NGLA installations should be designed to minimize mechanical stress on connection lead and disconnector since these components (and the disconnector in particular) are generally not able to tolerate high mechanical loads. Other important mechanical design considerations are:
• Connections should allow free movement of phase conductors, which can take the form of conductor swing, Aeolian vibrations, galloping and sub-span oscillations;
• Connections and associated hardware should withstand all mechanical forces to which they are subjected;
• Connections must be durable enough to withstand fatigue due to movement;
• Installations and connections should not place excessive mechanical loading on the arrester or on disconnector attachments;
• Arrester disconnection should occur in a controlled manner, without consequential damage to the unit or to other equipment.
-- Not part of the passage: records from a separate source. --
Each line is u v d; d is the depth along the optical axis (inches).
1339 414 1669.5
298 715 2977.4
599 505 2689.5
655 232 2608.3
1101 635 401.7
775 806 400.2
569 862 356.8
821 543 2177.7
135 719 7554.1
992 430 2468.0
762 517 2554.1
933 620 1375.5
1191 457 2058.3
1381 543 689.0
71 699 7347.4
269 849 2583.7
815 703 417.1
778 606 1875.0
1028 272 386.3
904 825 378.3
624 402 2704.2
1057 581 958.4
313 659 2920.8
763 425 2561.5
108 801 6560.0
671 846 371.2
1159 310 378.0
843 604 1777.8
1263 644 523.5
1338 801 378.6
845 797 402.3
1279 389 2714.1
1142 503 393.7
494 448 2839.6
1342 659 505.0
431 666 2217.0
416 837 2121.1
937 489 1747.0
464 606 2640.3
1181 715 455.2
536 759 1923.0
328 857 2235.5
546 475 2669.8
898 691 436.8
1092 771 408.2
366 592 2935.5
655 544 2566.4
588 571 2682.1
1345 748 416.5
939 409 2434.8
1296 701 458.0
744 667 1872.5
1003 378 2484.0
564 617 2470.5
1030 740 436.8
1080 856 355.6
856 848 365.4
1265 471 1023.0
Lead wires are used to connect an arrester unit to the phase conductor or to a grounded part of the line support structure and there are two types of lead configurations:
1. Flexible rope type wires with crimped lug connectors
These configurations are mostly used in applications where the lead is not subjected to high mechanical loads (as in Fig. 1).
2. Chain intertwined with lead wire
These configurations have been successfully applied in cases where significant mechanical loads are expected.
Since the primary function of the lead is to establish an electrical connection, it should be designed to carry (a) low magnitudes of continuous current flowing through the arrester during normal operation; (b) high impulse discharge currents when the arrester conducts a surge; and (c) power frequency fault current if the arrester fails. Since the lead also implicitly establishes a mechanical connection, it is also necessary to consider these mechanical forces when designing the lead attachment.
Fig. 2 shows examples of common lead failures, which include:
• Lead wire pulling out of the lug, a common problem and possibly the result of mechanical overload or poor crimping of the lead connection;
• Edge of the crimped lug ‘sawing’ into the lead conductor thereby severing strands and mechanically weakening the lead, such as when a mechanically loaded lead is not aligned with the lug;
Chain connections where the electrical lead connection woven through the chain wears down due to continuous lead movement.
Load Characterization Testing
Current standards do not provide guidance specific to applying line arresters nor do they prescribe mechanical tests for leads. Therefore, with the goal of developing suitable laboratory test methods for leads and disconnectors, EPRI constructed a simulated field test to quantify typical in-service mechanical lead loads under different environmental conditions. The simulated field test measures mechanical loading of the arrester and leads under actual service conditions while also monitoring and recording any mechanical degradation on the components. This information then provides a good basis for subsequent laboratory testing.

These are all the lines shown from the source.